**Problem details:** Retrieve each line that contains the word "planes" from the entries below.

[Stored data]
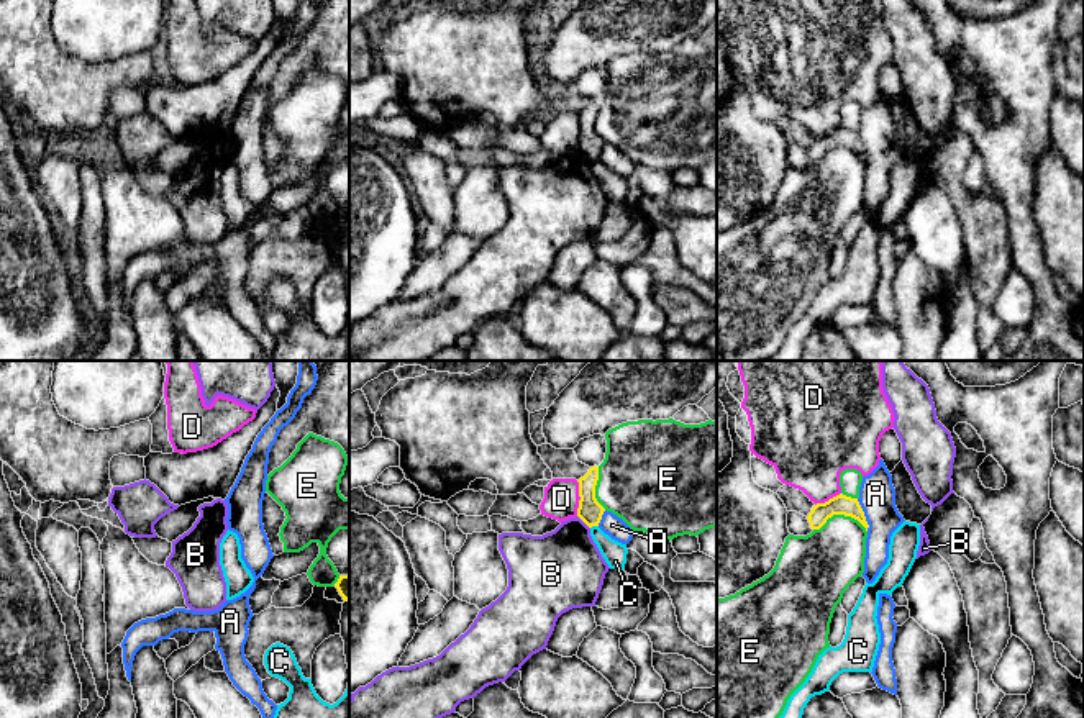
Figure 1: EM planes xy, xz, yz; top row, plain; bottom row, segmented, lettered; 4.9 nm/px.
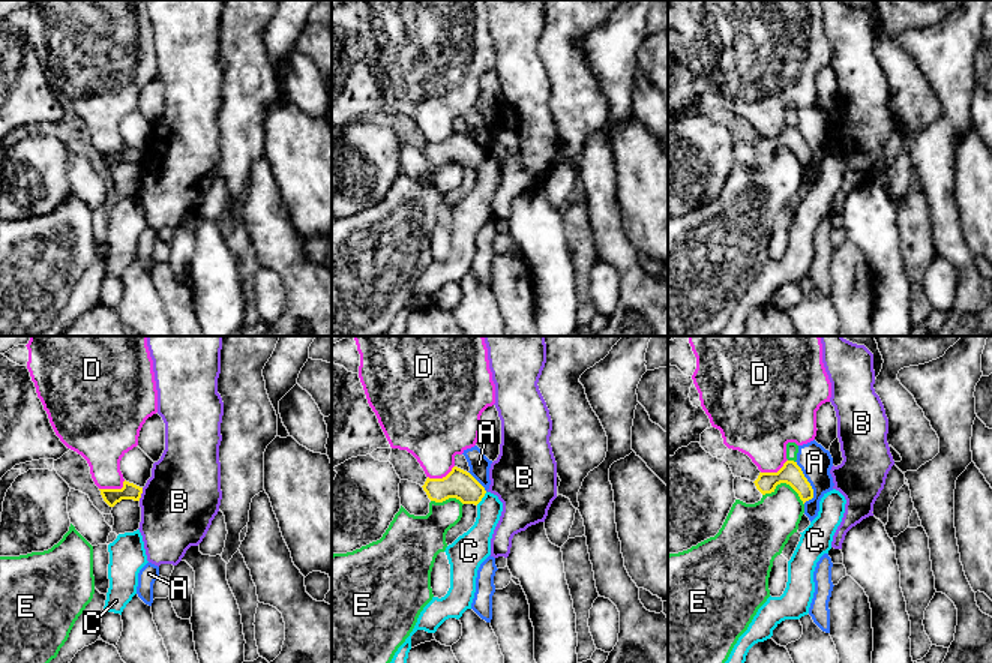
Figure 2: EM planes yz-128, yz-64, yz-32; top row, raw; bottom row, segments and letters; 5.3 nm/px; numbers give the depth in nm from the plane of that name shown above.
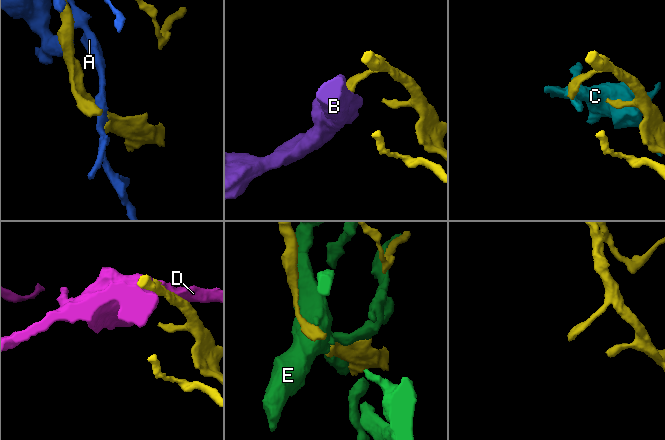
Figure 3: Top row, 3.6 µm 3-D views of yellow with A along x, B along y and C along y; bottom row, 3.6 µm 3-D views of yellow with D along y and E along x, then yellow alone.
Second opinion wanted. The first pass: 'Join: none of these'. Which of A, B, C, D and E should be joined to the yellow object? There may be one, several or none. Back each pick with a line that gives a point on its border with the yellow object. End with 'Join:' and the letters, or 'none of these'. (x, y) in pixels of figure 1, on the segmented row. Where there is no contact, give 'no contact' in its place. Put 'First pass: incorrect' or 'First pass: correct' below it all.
Join: none of these
First pass: correct

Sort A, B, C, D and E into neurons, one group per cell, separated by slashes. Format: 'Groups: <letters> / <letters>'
Groups: A / B / C / D / E

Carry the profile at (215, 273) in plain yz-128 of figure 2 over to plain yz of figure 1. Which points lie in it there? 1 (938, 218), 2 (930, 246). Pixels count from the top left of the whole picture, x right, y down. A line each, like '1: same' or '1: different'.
1: same
2: same

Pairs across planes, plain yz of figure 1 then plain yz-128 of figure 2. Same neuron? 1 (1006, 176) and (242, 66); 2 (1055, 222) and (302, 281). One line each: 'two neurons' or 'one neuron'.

**Answer section:**
Figure 1: EM planes xy, xz, yz; top row, plain; bottom row, segmented, lettered; 4.9 nm/px.
Figure 2: EM planes yz-128, yz-64, yz-32; top row, raw; bottom row, segments and letters; 5.3 nm/px; numbers give the depth in nm from the plane of that name shown above.
Pairs across planes, plain yz of figure 1 then plain yz-128 of figure 2. Same neuron? 1 (1006, 176) and (242, 66); 2 (1055, 222) and (302, 281). One line each: 'two neurons' or 'one neuron'.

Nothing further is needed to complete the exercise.